_Data listing_.

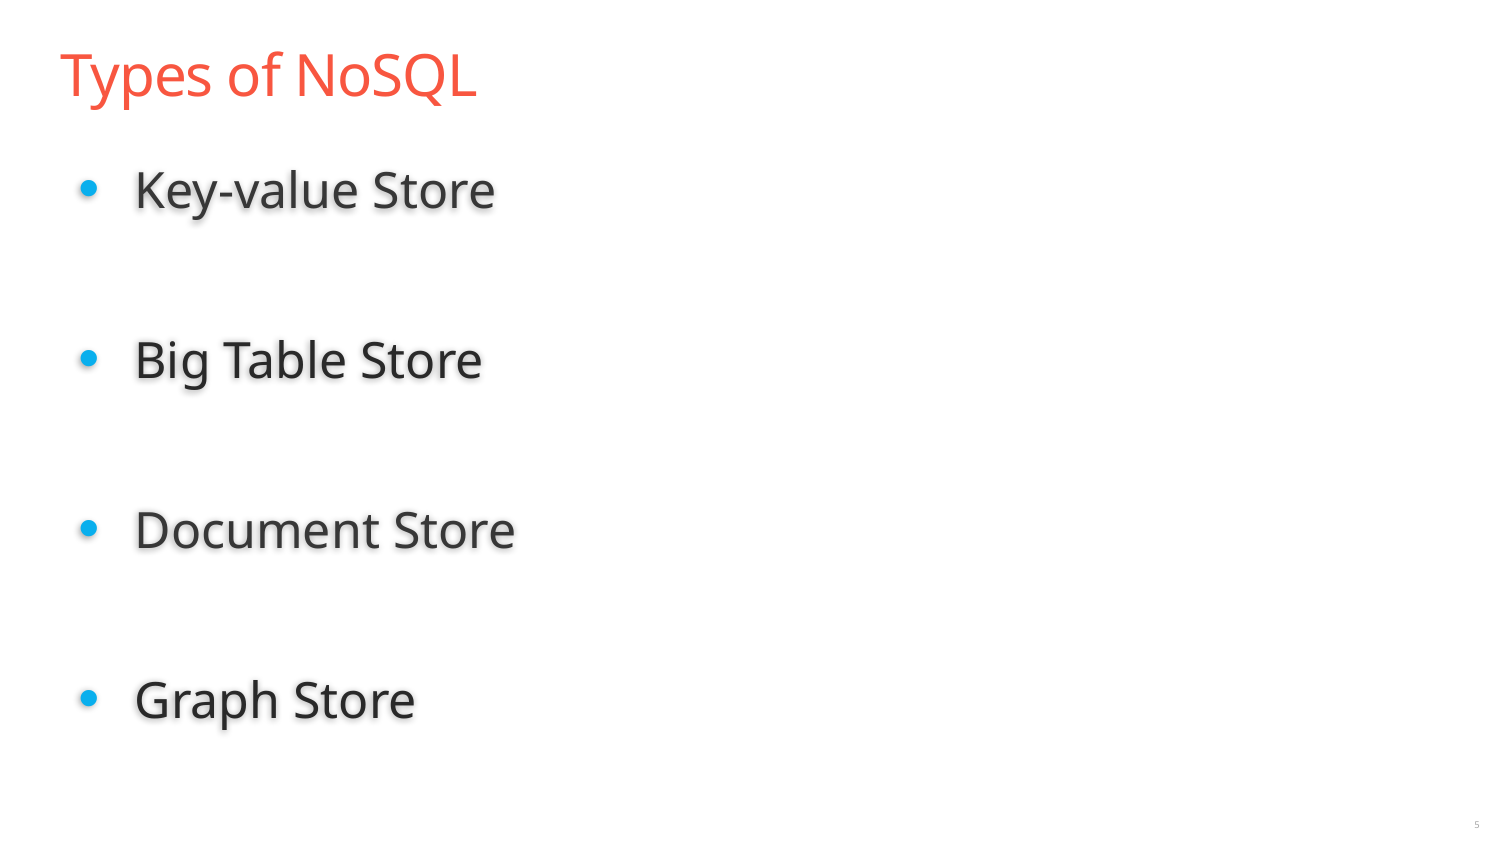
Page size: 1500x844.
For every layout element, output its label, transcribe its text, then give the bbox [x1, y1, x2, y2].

text_box Key-value Store Big Table Store Document Store Graph Store [48, 135, 615, 751]
title Types of NoSQL [38, 34, 1463, 118]
slide_number 5 [1144, 813, 1495, 839]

_Task prompt_. Starting at the line that contains "For every layout", retype each line through the last one in the records, both included, and add nothing.

_The answer_.
For every layout element, output its label, transcribe its text, then give the bbox [x1, y1, x2, y2].

text_box Key-value Store Big Table Store Document Store Graph Store [48, 135, 615, 751]
title Types of NoSQL [38, 34, 1463, 118]
slide_number 5 [1144, 813, 1495, 839]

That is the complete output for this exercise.